• _About this exercise_
To complete this task, print all the data below exactly but leave out the images.

*** Recorded data ***

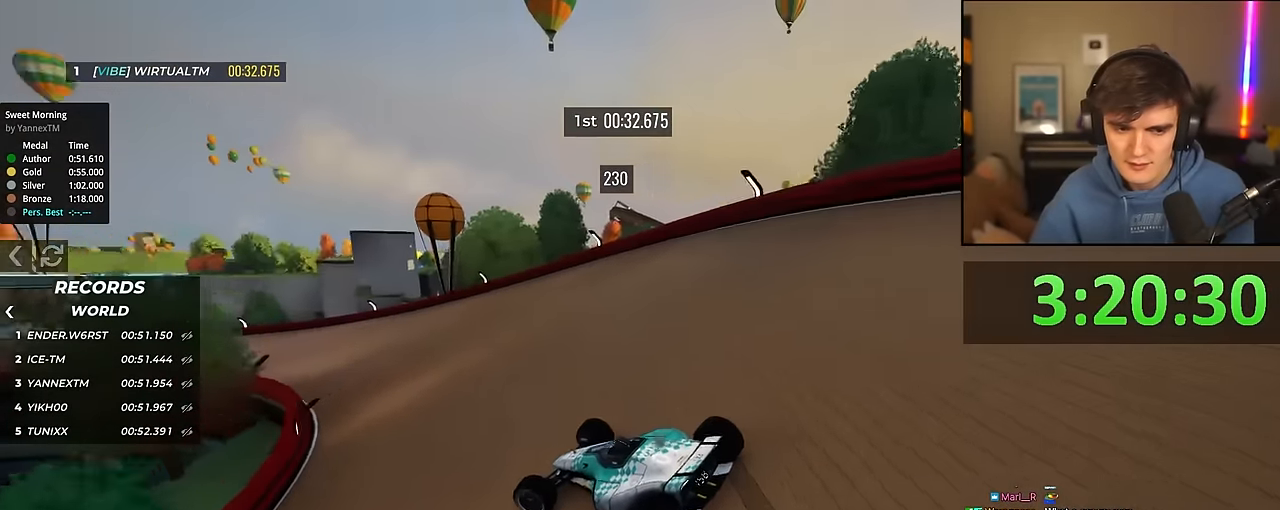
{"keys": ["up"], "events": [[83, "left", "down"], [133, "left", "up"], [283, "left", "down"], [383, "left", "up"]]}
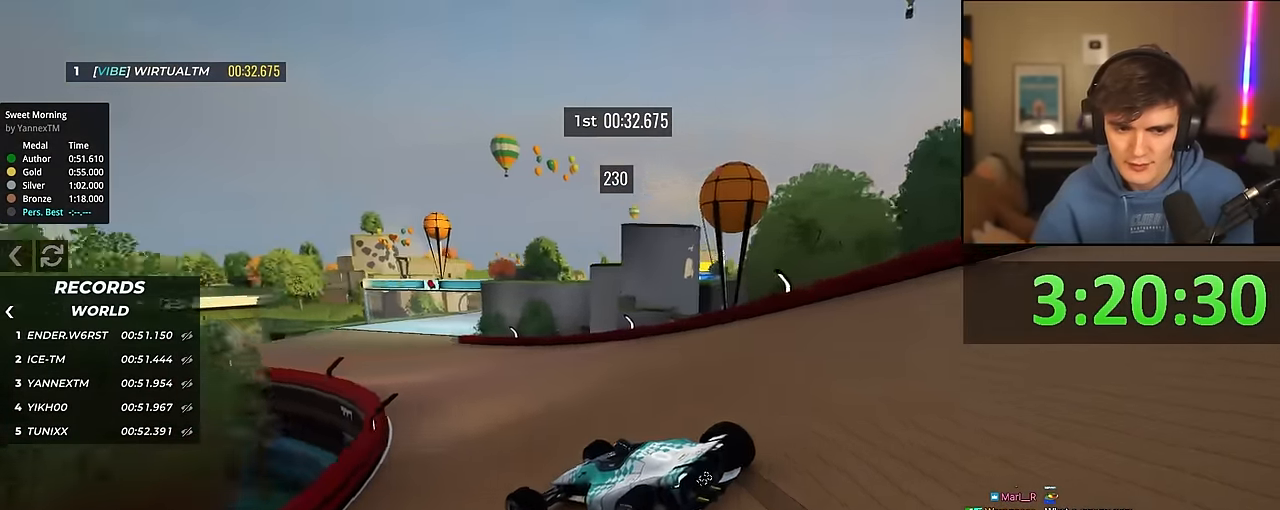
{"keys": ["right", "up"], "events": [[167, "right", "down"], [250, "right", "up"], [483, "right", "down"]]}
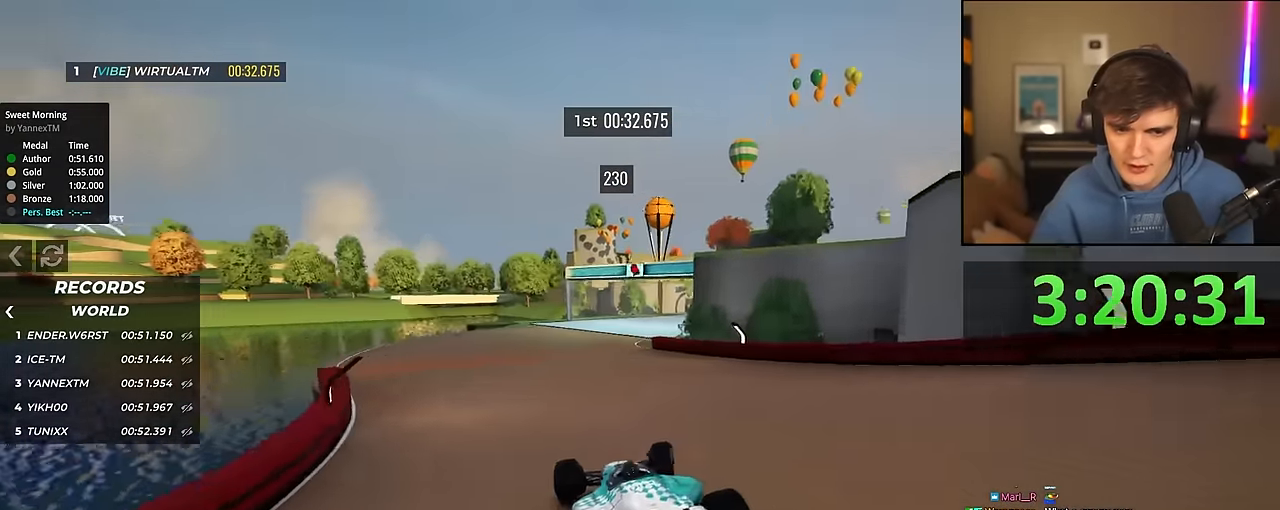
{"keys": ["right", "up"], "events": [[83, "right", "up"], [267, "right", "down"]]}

*** End of Recorded data ***

• _Your response_
{"keys": ["up"], "events": [[83, "left", "down"], [133, "left", "up"], [283, "left", "down"], [383, "left", "up"]]}
{"keys": ["right", "up"], "events": [[167, "right", "down"], [250, "right", "up"], [483, "right", "down"]]}
{"keys": ["right", "up"], "events": [[83, "right", "up"], [267, "right", "down"]]}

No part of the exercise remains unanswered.